_Tasks to complete_
[a] Summarize the passage on attacks against INEC offices in two sentences.
[b] Duplicate a section of the passage on attacks against INEC offices: begin at the words "With about 86" and stop after "by the commission.".

_Text excerpt_
%%

With about 86 days to the 2023 general elections, the Independent National Electoral Commission (INEC) has in the last four months lost five of its local government area offices to hoodlums, otherwise called “yet unknown persons” by the commission.
The commission stated that in the mindless attacks, a total of 1,993 ballot boxes, 399 voting cubicles, 22 electric power generators and thousands of uncollected PVCs were, among other materials, destroyed.
At the induction retreat in Lagos for the new Resident Electoral Commissioners (RECs) Wednesday, INEC Chairman Professor Mahmood Yakubu also stated that “buildings have been destroyed and materials lost in Udenu and Igboeze North Local Areas of Enugu state, Abeokuta South Local Government of Ogun state, Ede South Local Government Area of Osun state and, most recently, in Izzi Local Government Area of Ebonyi state.”
“In the last four months, five Local Government Area offices of the Commission were attacked by yet unknown persons. Buildings have been destroyed and materials lost in Udenu and Igboeze North Local Areas of Enugu state, Abeokuta South Local Government of Ogun state, Ede South Local Government Area of Osun state and, most recently, in Izzi Local Government Area of Ebonyi state.
“In these mindless attacks, a total of 1,993 ballot boxes, 399 voting cubicles, 22 electric power generators and thousands of uncollected PVCs were, among other materials, destroyed. These attacks must stop and the perpetrators apprehended and prosecuted.”

%%

_Record extracts_

%%

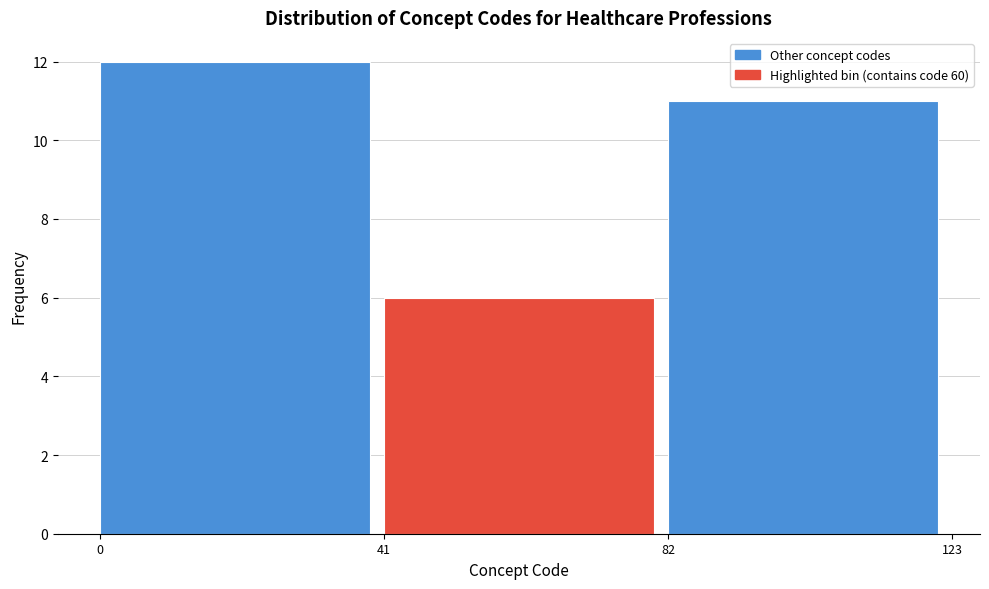

How tall is the bar that spans 0 to 41 on the x-axis? The values are not printed on the chart, so give them approximately, as read against the axis.

12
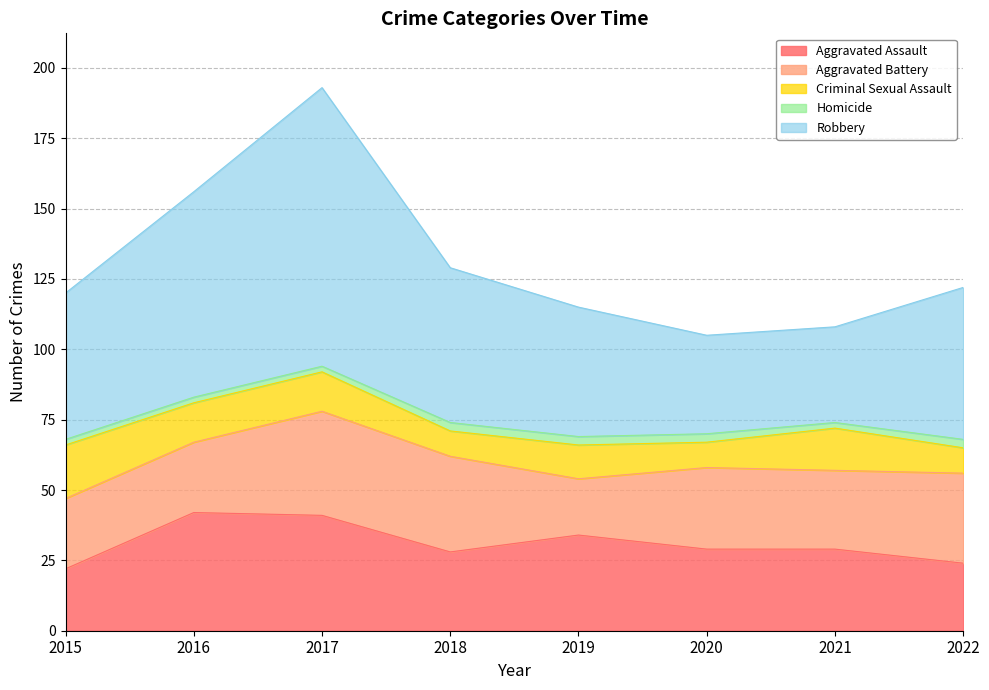

Reading left to right, what are all the values shown in this chart?

Aggravated Assault: 2015=22	2016=42	2017=41	2018=28	2019=34	2020=29	2021=29	2022=24
Aggravated Battery: 2015=25	2016=25	2017=37	2018=34	2019=20	2020=29	2021=28	2022=32
Criminal Sexual Assault: 2015=19	2016=14	2017=14	2018=9	2019=12	2020=9	2021=15	2022=9
Homicide: 2015=2	2016=2	2017=2	2018=3	2019=3	2020=3	2021=2	2022=3
Robbery: 2015=52	2016=73	2017=99	2018=55	2019=46	2020=35	2021=34	2022=54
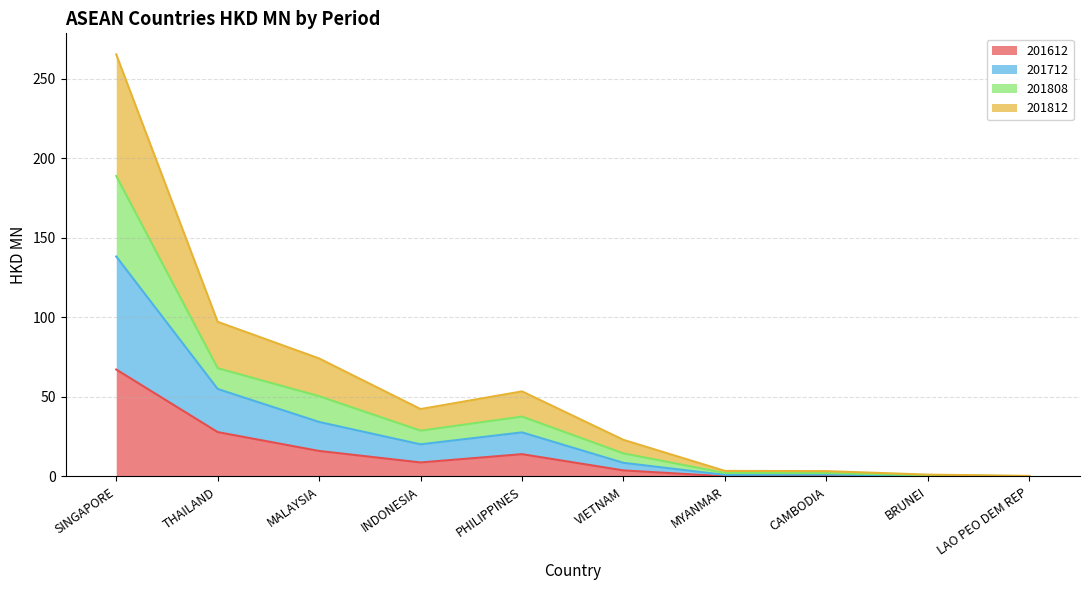

What is the maximum value for 201612?

67.3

%%

_Answers to each task_
[a] With about 86 days left before the 2023 general elections, INEC said five of its local government area offices in Enugu, Ogun, Osun and Ebonyi states had been attacked in the previous four months by "yet unknown persons." The attacks destroyed 1,993 ballot boxes, 399 voting cubicles, 22 electric power generators and thousands of uncollected PVCs, and INEC Chairman Professor Mahmood Yakubu said they must stop and the perpetrators must be apprehended and prosecuted.

[b]
With about 86 days to the 2023 general elections, the Independent National Electoral Commission (INEC) has in the last four months lost five of its local government area offices to hoodlums, otherwise called “yet unknown persons” by the commission.